■ **REQUIRED WORK**
Can you arrange the text read from all of the material below as a numbered list, leaving out blank lines and the pictures?

■ **AVAILABLE DATA**
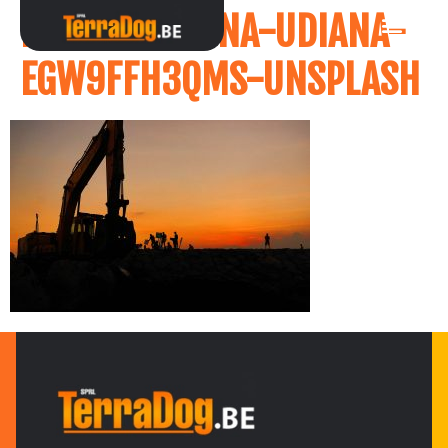
I-MADE-KRISNA-UDIANA-
EGW9FFH3QMS-UNSPLASH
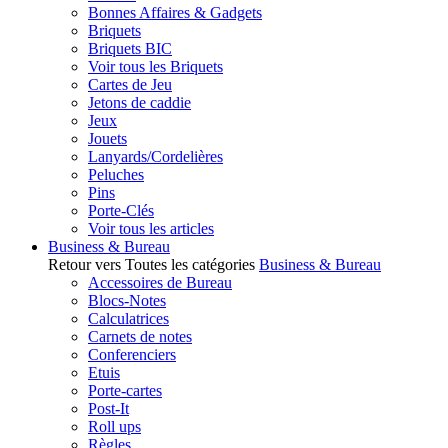
Bonnes Affaires & Gadgets
Briquets
Briquets BIC
Voir tous les Briquets
Cartes de Jeu
Jetons de caddie
Jeux
Jouets
Lanyards/Cordelières
Peluches
Pins
Porte-Clés
Voir tous les articles
Business & Bureau
Retour vers Toutes les catégories
Business & Bureau
Accessoires de Bureau
Blocs-Notes
Calculatrices
Carnets de notes
Conferenciers
Etuis
Porte-cartes
Post-It
Roll ups
Règles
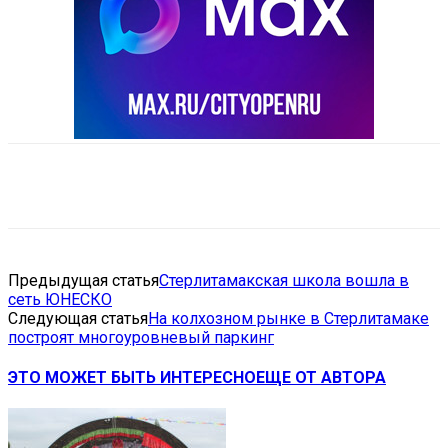
VK
Telegram
Email
Copy URL
Предыдущая статья
Стерлитамакская школа вошла в
сеть ЮНЕСКО
Следующая статья
На колхозном рынке в Стерлитамаке
построят многоуровневый паркинг
ЭТО МОЖЕТ БЫТЬ ИНТЕРЕСНО
ЕЩЕ ОТ АВТОРА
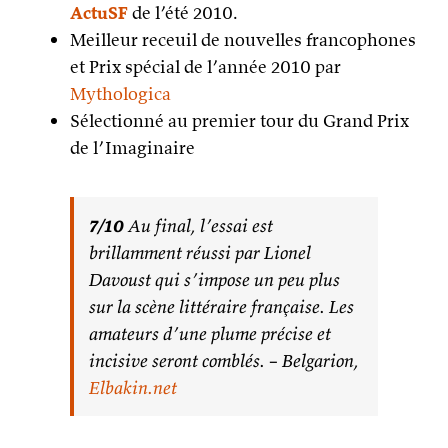
ActuSF
de l’été 2010.
Meilleur receuil de nouvelles francophones
et Prix spécial de l’année 2010 par
Mythologica
Sélectionné au premier tour du Grand Prix
de l’Imaginaire
7/10
Au final, l’essai est
brillamment réussi par Lionel
Davoust qui s’impose un peu plus
sur la scène littéraire française. Les
amateurs d’une plume précise et
incisive seront comblés. – Belgarion,
Elbakin.net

■ **YOUR RESPONSE**
1. I-MADE-KRISNA-UDIANA-
2. EGW9FFH3QMS-UNSPLASH
3. Bonnes Affaires & Gadgets
4. Briquets
5. Briquets BIC
6. Voir tous les Briquets
7. Cartes de Jeu
8. Jetons de caddie
9. Jeux
10. Jouets
11. Lanyards/Cordelières
12. Peluches
13. Pins
14. Porte-Clés
15. Voir tous les articles
16. Business & Bureau
17. Retour vers Toutes les catégories
18. Business & Bureau
19. Accessoires de Bureau
20. Blocs-Notes
21. Calculatrices
22. Carnets de notes
23. Conferenciers
24. Etuis
25. Porte-cartes
26. Post-It
27. Roll ups
28. Règles
29. VK
30. Telegram
31. Email
32. Copy URL
33. Предыдущая статья
34. Стерлитамакская школа вошла в
35. сеть ЮНЕСКО
36. Следующая статья
37. На колхозном рынке в Стерлитамаке
38. построят многоуровневый паркинг
39. ЭТО МОЖЕТ БЫТЬ ИНТЕРЕСНО
40. ЕЩЕ ОТ АВТОРА
41. ActuSF
42. de l’été 2010.
43. Meilleur receuil de nouvelles francophones
44. et Prix spécial de l’année 2010 par
45. Mythologica
46. Sélectionné au premier tour du Grand Prix
47. de l’Imaginaire
48. 7/10
49. Au final, l’essai est
50. brillamment réussi par Lionel
51. Davoust qui s’impose un peu plus
52. sur la scène littéraire française. Les
53. amateurs d’une plume précise et
54. incisive seront comblés. – Belgarion,
55. Elbakin.net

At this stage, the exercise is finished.